Problem requirements: Using the data that follows, return exactly the lines from the one that contains "right wrist: (22, 71)" through the one that contains "right ankle: (75, 156)", ends included.

Record extracts:
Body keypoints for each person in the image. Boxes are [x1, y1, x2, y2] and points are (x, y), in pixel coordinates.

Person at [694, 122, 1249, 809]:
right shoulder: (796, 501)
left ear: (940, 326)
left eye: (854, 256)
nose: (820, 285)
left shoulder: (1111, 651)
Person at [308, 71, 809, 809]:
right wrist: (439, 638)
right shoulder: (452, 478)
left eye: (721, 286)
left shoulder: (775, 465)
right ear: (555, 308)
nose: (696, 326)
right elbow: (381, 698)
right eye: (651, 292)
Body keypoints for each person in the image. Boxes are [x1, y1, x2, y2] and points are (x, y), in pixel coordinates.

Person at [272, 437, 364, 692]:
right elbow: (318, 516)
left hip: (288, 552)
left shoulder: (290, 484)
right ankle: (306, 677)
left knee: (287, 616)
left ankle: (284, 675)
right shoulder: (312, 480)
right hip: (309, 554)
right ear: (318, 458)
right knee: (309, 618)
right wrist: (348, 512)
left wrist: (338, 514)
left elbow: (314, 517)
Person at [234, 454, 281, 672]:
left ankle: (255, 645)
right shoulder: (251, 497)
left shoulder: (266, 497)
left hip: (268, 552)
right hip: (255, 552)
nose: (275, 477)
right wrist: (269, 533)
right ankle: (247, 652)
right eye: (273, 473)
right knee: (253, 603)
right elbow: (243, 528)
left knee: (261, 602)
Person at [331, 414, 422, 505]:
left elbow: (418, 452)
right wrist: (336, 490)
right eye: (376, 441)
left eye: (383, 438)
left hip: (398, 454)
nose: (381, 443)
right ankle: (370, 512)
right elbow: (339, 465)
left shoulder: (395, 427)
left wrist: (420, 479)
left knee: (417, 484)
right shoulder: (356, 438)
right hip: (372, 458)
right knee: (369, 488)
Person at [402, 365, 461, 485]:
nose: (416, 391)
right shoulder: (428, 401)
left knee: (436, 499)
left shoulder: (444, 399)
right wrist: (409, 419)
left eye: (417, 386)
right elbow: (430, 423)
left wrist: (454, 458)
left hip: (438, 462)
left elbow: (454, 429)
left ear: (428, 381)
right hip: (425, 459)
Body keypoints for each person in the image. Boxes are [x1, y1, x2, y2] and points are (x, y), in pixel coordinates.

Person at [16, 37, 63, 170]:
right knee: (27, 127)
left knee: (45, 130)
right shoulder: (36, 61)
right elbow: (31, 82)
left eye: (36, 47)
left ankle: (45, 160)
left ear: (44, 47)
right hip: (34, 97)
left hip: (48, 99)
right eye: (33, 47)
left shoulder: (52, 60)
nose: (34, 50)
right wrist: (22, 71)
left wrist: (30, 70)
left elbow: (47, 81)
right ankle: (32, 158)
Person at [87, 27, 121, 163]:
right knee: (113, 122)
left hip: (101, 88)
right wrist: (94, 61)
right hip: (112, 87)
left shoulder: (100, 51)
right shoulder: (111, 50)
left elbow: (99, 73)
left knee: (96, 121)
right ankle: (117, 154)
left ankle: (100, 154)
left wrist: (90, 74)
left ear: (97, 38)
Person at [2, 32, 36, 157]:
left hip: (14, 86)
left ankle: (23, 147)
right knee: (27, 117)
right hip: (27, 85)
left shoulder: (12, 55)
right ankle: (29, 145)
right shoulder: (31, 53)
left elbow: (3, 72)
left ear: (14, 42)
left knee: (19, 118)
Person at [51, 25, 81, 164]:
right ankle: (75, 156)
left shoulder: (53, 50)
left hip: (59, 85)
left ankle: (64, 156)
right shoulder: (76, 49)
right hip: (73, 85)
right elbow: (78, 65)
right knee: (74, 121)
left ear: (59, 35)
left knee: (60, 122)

Task response:
right wrist: (22, 71)
left wrist: (30, 70)
left elbow: (47, 81)
right ankle: (32, 158)
Person at [87, 27, 121, 163]:
right knee: (113, 122)
left hip: (101, 88)
right wrist: (94, 61)
right hip: (112, 87)
left shoulder: (100, 51)
right shoulder: (111, 50)
left elbow: (99, 73)
left knee: (96, 121)
right ankle: (117, 154)
left ankle: (100, 154)
left wrist: (90, 74)
left ear: (97, 38)
Person at [2, 32, 36, 157]:
left hip: (14, 86)
left ankle: (23, 147)
right knee: (27, 117)
right hip: (27, 85)
left shoulder: (12, 55)
right ankle: (29, 145)
right shoulder: (31, 53)
left elbow: (3, 72)
left ear: (14, 42)
left knee: (19, 118)
Person at [51, 25, 81, 164]:
right ankle: (75, 156)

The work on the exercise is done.